■ BRIEF ■
Translate this sentence from the market commentary into Spanish: "Pinning the market to a certain level ensures that the maximum number of contracts expire worthless, allowing the pros who wrote them to keep the premium profits."

■ SOURCE DOCUMENT ■
╔══
Now imagine because of Bank of America's huge exposure to Greece, they go bankrupt as Greece defaults on all debts, guess what? The NYSE, even though it has first lien position, just lost a sizable amount of the trader's capital, just like MF Global.


This is how bad the situation is and how desperate banks are to find any kind of money available to them!


This would also explain why in Italy you must wait for your money as it is being lent at an interest rate, they don't want to order any more money then absolutely needed otherwise they pay interest on capital that may not be used.


This is astounding news and introduces a whole new lass of moral hazard and as usual, incredibly dumb decisions taken by everyone in the EU with little thought, except this isn't out of survival for the London Stock Exchange, it is pure greed.


When I said we would see things we can't even imagine and the consequences will be beyond our imagination, you just saw one of those things.





SPY Target

So far,  the SPY has been hovering right above $122, which is what I said yesterday in my Options Expiration "Market Pin" guess. There was some large open interest in the SPY $122 puts, which means to make those expire worthless, the SPY needs to close at $122 or slightly above.

That seems to be the action today as credit is not gearing up for another leg of risk thus far. The other concept which is familiar to most members is that once a serious level of support is broken, the market tends to linger or test that former support level or "kiss it goodbye", it's just the market's way of keep people uncertain.

Here would be a couple of guesses as to what any bounce might look like, if we get such a thing.

Quite a few members wrote me today hoping for a bounce to establish short positions feeling like they missed the bus, when looking at the intermediate term or a 60 min chart, clearly you haven't missed any bus, but a bounce would reduce risk on new short positions.


 The market broke below the triangle, however the lower end of the triangle still provides some support as you can see by the lateral trendline, that's exactly where the market is.

Looking at 60 min bollinger bands, a I see two possibilities if the market did bounce, 1 would be the 20 bar moving average in white, which would be a reversion to the median or the second would be to bounce to the top of the falling upper bollinger band, which would also be in the area for the "Kiss goodbye".

Risk Basket

Guess what, no surprises here!

 Commodities have leaked lower today.

 The market hasn't moved out of line with the Euro today

 Financials have also started to slightly underperform

 High Yielding Corporates have actually leaked lower

 High yield  has leaked lower today.

Yields have moved up slightly today, but nothing that is really worth commenting on.

Market Update

Today's market action seems VERY much like an Options Expiration "Pin". Yesterday I speculated n some levels for the market to close today as option contracts are pinned to cause the most contracts to expire worthless as professionals largely write the contracts and retail (amateurs) buy them. Pinning the market to a certain level ensures that the maximum number of contracts expire worthless, allowing the pros who wrote them to keep the premium profits. The levels I speculated for an OP-EX pin today where from $120 SPY to around $122 SPY, a much wider spread then usual, but there were some large outstanding positions or open interest at levels that would make a move to $122 worthwhile potentially.
╚══
■ DATASET EXCERPT ■
╔══
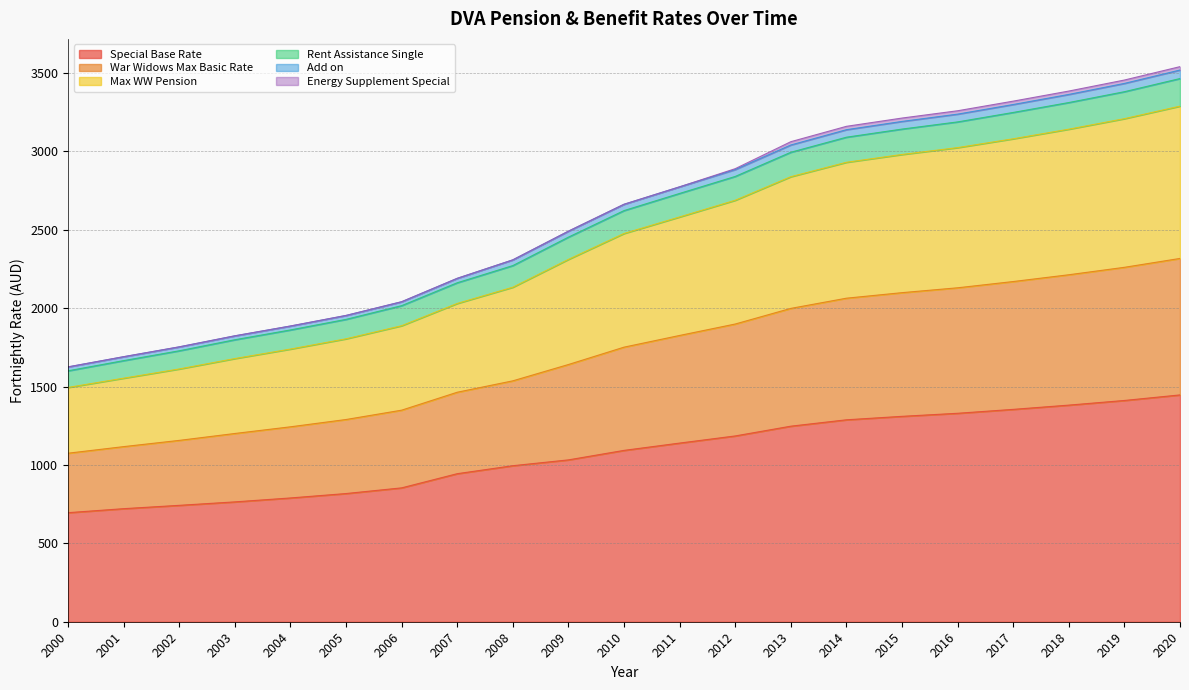

What is the maximum value for Special Base Rate?

1446.9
╚══
■ ANSWER TO THE PROBLEM ■
Fijar el mercado en un nivel determinado garantiza que el número máximo de contratos venza sin valor, lo que permite a los profesionales que los suscribieron quedarse con las ganancias de las primas.